== Reading passage

How to get Not Provided keywords in Google Analytics

 

What people are searching for to find your product? If you have a solid answer to this question, then you are on your way to get a very high conversion rate (provided you have the right landing pages). However the problem is, how do you find the keywords in the world of ‘not provided’ where Google is deliberating hiding almost all of the keywords data?

What exactly is ‘not provided’ keyword?

not-provided-keywords

Not provided keyword is a keyword without ‘keyword referral data’.

Introduction to Keyword Referral Data

The keyword referral data tells you which search term was used by a person to visit your website. For example, If someone visit your website by typing ‘new York city car hire’ on Google, then the keyword referral data is ‘new York city car hire’. Similarly, if someone visit your website by typing ‘valentine day cards’’ on Google, then the keyword referral data is ‘valentine day cards’.

Types of Keyword Referral Data

There are two types of keywords referral data: organic keywords referral data and paid keywords referral data:

  1. The organic keywords referral data tells you which search term was used by a person to visit your website after he/she clicked on an organic search engine listing on Google.
  2. The paid keywords referral data tells you which search term was used by a person to visit your website after he/she clicked on a paid search engine listing on Google. These paid search engine listing are the PPC ads you see on Google.

====

▶ **Exercise set**
• A. Summarize the page on "not provided" keywords in two sentences.
• B. Continue the page on "not provided" keywords from its last sentence onward.
The records were taken from a separate source.

== Provided material

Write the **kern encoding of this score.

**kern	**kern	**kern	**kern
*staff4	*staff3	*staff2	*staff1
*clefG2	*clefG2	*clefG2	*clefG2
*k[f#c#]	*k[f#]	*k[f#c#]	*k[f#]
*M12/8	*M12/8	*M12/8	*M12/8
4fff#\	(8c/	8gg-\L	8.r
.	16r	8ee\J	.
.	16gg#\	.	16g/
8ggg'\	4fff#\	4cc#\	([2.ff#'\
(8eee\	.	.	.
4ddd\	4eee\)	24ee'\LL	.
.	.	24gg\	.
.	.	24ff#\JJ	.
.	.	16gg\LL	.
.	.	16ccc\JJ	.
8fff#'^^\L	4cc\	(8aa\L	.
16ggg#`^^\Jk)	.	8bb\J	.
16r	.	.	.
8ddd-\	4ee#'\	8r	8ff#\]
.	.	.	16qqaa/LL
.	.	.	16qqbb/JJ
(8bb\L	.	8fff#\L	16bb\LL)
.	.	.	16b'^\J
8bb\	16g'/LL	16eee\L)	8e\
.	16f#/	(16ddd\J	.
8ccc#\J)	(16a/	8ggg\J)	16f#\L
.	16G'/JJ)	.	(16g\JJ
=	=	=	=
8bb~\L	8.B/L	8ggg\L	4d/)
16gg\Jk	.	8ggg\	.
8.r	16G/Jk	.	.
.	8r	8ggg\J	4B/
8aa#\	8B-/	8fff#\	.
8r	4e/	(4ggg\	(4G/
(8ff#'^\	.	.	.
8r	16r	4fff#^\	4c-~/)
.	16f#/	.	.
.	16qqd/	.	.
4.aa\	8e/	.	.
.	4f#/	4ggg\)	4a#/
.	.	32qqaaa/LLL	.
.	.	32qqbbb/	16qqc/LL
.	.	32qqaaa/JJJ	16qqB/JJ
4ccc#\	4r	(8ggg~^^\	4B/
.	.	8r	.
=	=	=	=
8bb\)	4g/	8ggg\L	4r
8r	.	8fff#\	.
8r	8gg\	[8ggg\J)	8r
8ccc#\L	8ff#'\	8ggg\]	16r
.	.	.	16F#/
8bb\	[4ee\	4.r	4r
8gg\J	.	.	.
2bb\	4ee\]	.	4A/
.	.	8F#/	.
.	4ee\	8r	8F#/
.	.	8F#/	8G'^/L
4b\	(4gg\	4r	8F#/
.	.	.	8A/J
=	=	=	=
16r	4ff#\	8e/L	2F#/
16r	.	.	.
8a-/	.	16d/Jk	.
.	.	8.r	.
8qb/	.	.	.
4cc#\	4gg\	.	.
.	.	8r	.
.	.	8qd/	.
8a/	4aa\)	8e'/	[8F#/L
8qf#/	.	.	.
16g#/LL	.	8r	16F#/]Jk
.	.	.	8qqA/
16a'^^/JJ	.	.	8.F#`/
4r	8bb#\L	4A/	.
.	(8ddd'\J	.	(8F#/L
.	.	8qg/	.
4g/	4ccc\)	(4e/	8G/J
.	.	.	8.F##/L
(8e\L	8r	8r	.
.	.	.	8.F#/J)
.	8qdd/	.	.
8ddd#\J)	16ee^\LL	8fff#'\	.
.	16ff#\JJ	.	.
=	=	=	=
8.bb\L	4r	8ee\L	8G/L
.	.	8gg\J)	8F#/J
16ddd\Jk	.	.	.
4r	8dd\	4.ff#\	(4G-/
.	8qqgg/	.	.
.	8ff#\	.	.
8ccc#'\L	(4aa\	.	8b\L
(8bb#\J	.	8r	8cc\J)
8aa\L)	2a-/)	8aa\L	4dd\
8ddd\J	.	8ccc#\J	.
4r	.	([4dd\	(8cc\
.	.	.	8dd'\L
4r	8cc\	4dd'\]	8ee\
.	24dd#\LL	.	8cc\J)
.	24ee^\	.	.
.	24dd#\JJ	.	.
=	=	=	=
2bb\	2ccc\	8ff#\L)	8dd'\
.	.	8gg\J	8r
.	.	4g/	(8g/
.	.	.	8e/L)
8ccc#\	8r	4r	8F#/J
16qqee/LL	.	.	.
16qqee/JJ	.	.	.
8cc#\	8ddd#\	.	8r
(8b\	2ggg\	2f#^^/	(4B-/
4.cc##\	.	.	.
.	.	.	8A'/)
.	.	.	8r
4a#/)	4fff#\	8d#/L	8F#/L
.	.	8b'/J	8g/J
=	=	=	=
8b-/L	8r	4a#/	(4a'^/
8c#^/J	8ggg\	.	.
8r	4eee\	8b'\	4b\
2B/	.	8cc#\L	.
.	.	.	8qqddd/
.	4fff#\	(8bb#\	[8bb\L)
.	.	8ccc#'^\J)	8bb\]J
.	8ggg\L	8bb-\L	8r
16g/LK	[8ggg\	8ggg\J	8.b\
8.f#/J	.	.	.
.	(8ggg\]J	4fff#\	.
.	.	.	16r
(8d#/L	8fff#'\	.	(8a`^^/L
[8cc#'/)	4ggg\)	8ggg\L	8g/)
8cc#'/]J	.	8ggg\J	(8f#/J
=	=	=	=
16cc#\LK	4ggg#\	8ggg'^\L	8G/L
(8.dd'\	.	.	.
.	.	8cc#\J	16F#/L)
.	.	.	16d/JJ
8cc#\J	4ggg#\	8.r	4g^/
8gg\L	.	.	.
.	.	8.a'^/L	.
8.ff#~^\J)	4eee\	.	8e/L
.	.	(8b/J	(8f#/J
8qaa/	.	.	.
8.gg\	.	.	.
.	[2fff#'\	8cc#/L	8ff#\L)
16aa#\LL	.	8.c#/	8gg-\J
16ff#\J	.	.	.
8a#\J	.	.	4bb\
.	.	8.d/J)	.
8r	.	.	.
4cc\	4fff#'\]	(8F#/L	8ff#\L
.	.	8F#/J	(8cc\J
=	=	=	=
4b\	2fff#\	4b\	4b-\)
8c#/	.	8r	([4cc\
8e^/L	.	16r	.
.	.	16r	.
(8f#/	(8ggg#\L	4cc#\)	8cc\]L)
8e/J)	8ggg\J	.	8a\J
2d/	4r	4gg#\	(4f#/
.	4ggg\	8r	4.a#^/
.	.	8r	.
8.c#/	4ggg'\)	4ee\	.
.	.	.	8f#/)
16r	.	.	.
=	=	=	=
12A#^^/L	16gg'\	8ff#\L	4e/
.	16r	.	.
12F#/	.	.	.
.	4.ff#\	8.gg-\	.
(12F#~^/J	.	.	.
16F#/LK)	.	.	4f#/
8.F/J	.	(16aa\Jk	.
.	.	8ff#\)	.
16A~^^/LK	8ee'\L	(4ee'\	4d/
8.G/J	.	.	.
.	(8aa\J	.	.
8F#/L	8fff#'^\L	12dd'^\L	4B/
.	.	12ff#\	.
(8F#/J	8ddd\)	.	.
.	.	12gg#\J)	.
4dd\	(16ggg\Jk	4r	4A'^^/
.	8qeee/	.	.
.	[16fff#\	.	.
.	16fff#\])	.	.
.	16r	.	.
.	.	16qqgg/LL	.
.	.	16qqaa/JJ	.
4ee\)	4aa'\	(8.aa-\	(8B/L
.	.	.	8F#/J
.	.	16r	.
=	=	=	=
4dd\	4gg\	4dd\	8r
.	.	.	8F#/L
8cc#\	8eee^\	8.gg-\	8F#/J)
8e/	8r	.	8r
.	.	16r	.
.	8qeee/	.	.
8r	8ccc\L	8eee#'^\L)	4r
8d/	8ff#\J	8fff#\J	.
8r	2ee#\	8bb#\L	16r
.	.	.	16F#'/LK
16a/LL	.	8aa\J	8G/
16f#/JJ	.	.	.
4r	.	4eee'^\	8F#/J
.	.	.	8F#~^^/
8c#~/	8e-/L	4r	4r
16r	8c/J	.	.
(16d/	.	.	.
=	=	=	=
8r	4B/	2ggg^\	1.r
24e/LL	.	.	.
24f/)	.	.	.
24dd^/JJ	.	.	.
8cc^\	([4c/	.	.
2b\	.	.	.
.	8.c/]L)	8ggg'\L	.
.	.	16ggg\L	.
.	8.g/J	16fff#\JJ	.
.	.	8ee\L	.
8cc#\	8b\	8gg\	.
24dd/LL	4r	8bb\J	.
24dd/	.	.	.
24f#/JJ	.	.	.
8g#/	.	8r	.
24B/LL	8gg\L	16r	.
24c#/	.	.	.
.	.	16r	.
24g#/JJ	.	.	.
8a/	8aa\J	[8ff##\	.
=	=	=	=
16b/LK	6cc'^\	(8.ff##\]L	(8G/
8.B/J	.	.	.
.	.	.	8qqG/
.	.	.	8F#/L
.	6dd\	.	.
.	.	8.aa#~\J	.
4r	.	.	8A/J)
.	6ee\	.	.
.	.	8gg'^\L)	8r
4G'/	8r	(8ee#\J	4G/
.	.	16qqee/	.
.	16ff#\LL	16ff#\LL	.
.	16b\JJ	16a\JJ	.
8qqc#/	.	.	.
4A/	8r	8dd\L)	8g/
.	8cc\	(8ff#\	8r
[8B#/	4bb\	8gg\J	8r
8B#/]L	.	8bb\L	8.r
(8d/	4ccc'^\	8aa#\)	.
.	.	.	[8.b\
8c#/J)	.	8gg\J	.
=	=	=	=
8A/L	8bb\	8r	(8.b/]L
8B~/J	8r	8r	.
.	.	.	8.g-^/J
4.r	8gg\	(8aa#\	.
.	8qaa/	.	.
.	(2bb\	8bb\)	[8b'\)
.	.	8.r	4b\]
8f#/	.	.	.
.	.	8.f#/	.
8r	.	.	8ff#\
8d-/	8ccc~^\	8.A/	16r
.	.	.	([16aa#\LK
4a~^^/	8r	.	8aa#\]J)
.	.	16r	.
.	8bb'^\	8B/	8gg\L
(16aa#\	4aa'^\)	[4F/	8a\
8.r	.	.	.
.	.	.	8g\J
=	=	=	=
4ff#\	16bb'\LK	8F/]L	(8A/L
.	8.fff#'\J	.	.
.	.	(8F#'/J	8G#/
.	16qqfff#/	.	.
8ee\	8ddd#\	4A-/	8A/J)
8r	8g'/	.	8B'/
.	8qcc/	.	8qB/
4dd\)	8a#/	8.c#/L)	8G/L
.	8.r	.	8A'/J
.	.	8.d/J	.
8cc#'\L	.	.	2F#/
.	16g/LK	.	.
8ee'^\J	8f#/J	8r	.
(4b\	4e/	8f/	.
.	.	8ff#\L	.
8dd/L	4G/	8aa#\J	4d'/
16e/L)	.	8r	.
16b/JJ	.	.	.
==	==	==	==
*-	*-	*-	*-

====

▶ **Expected outputs**
• A. Knowing what people search for to find a product can lead to a very high conversion rate, but Google hides almost all keyword data as "not provided," meaning keywords without keyword referral data. That data shows which search term brought a person to a website, and it comes in two types: organic, from clicks on organic listings, and paid, from clicks on PPC ads.

• B.
Google has been hiding the ‘organic keyword referral data’ since October 2011 by encrypting its organic search data. This has been done in the name of protecting user privacy. But the real agenda of Google is to force more marketers/advertisers to use Google PPC ads, as optimising search campaigns without keyword referral data is not very effective.

Google does not hide the ‘paid keyword referral data’. It hides only the ‘organic keyword referral data’. All web analytics tools (including Google Analytics) can no longer report the ‘organic keyword referral data’ from Google search engines in their reports. Google Analytics report ‘not provided’ in place of actual keywords in your organic search traffic reports. But since Google does not hide the ‘paid keyword referral data’, Google Analytics report the keywords which generated traffic, sales and conversions on your website through Adwords reports. You need to find alternate ways of uncovering new keyword opportunities.

#1: Use historical keywords data in your Google Analytics reports

historical-data3Many of you have been using Google Analytics for years. And in all of these years, your GA account has acquired tons of keywords data. Use this historical keywords data to determine keywords which have proved to generate traffic, conversions and sales for your website. Export this data and save it on your hard disk/cloud for future use. Google is not going to archive your historical data forever.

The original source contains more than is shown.